▸ Task goal
Reproduce everything from the start of the items down to the line containing "zweiten Donnerstag im Monat. Alle", substituting "Stadtteiltreff" for "Nachbarschaftstreff" and leaving all else unchanged. Omit the pictures from your answer.

*** Extracted material ***

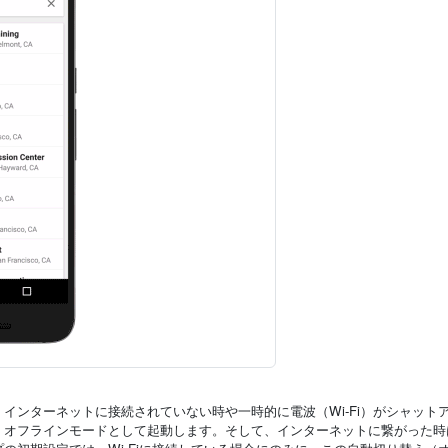
インターネットに接続されていない時や一時的に電波（Wi-Fi）がシャット
、オフラインモードとして起動します。そして、インターネットに繋がった時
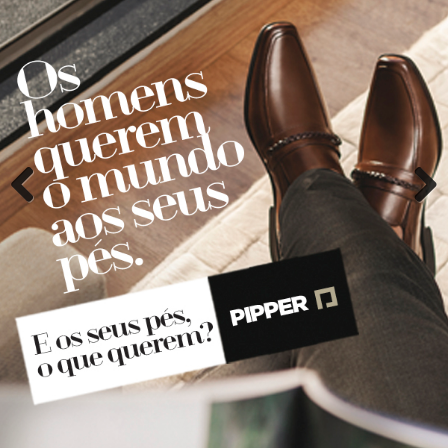
Previous
Next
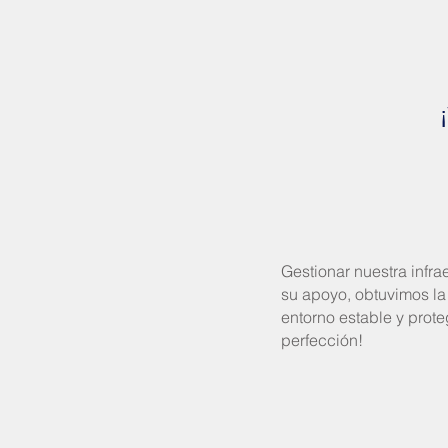
Gestionar nuestra infra
su apoyo, obtuvimos la
entorno estable y prote
perfección!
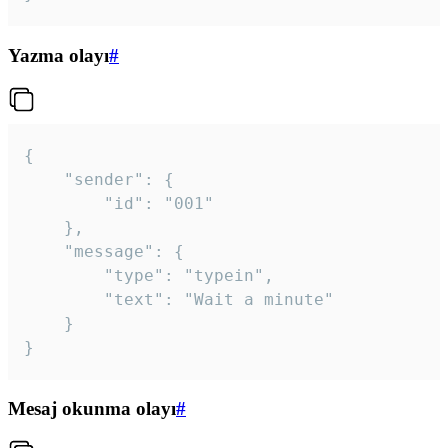
Yazma olayı
#
{

	"sender": {

		"id": "001"

	},

	"message": {

		"type": "typein",

		"text": "Wait a minute"

	}

}
Mesaj okunma olayı
#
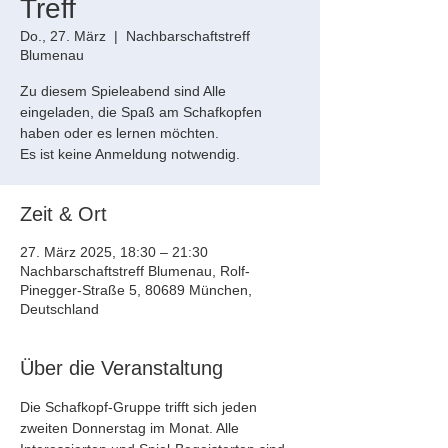
Treff
Do., 27. März
  |  
Nachbarschaftstreff
Blumenau
Zu diesem Spieleabend sind Alle
eingeladen, die Spaß am Schafkopfen
haben oder es lernen möchten.
Es ist keine Anmeldung notwendig.
Zeit & Ort
27. März 2025, 18:30 – 21:30
Nachbarschaftstreff Blumenau, Rolf-
Pinegger-Straße 5, 80689 München,
Deutschland
Über die Veranstaltung
Die Schafkopf-Gruppe trifft sich jeden 
zweiten Donnerstag im Monat. Alle 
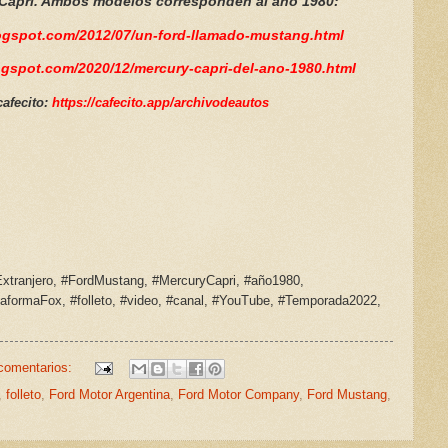
y Capri. Ambos modelos corresponden al año 1980:
logspot.com/2012/07/un-ford-llamado-mustang.html
ogspot.com/2020/12/mercury-capri-del-ano-1980.html
afecito:
https://cafecito.app/archivodeautos
xtranjero, #FordMustang, #MercuryCapri, #año1980,
aformaFox, #folleto, #video, #canal, #YouTube, #Temporada2022,
comentarios:
,
folleto
,
Ford Motor Argentina
,
Ford Motor Company
,
Ford Mustang
,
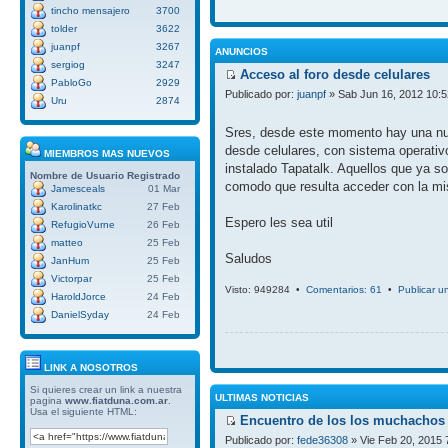
tincho mensajero
3700
tolder
3622
juanpf
3267
ANUNCIOS
sergiog
3247
Acceso al foro desde celulares
PabloGo
2929
Publicado por:
juanpf
» Sab Jun 16, 2012 10:
Uru
2874
Sres, desde este momento hay una nue
desde celulares, con sistema operativ
MIEMBROS MAS NUEVOS
instalado Tapatalk. Aquellos que ya so
Nombre de Usuario
Registrado
comodo que resulta acceder con la mi
Jamesceals
01 Mar
Karolinatkc
27 Feb
Espero les sea util
RefugioVurne
26 Feb
matteo
25 Feb
Saludos
JanHum
25 Feb
Victorpar
25 Feb
Visto: 949284 •
Comentarios: 61
•
Publicar u
HaroldJorce
24 Feb
DanielSyday
24 Feb
LINK A NOSOTROS
Si quieres crear un link a nuestra
ULTIMAS NOTICIAS
pagina
www.fiatduna.com.ar
.
Usa el siguiente HTML:
Encuentro de los los muchachos 
Publicado por:
fede36308
» Vie Feb 20, 2015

*** End of Extracted material ***

▸ Solution below
インターネットに接続されていない時や一時的に電波（Wi-Fi）がシャット
、オフラインモードとして起動します。そして、インターネットに繋がった時
Previous
Next
Gestionar nuestra infra
su apoyo, obtuvimos la
entorno estable y prote
perfección!
Yazma olayı
#
{

	"sender": {

		"id": "001"

	},

	"message": {

		"type": "typein",

		"text": "Wait a minute"

	}

}
Mesaj okunma olayı
#
Treff
Do., 27. März
  |  
Stadtteiltreff
Blumenau
Zu diesem Spieleabend sind Alle
eingeladen, die Spaß am Schafkopfen
haben oder es lernen möchten.
Es ist keine Anmeldung notwendig.
Zeit & Ort
27. März 2025, 18:30 – 21:30
Stadtteiltreff Blumenau, Rolf-
Pinegger-Straße 5, 80689 München,
Deutschland
Über die Veranstaltung
Die Schafkopf-Gruppe trifft sich jeden 
zweiten Donnerstag im Monat. Alle 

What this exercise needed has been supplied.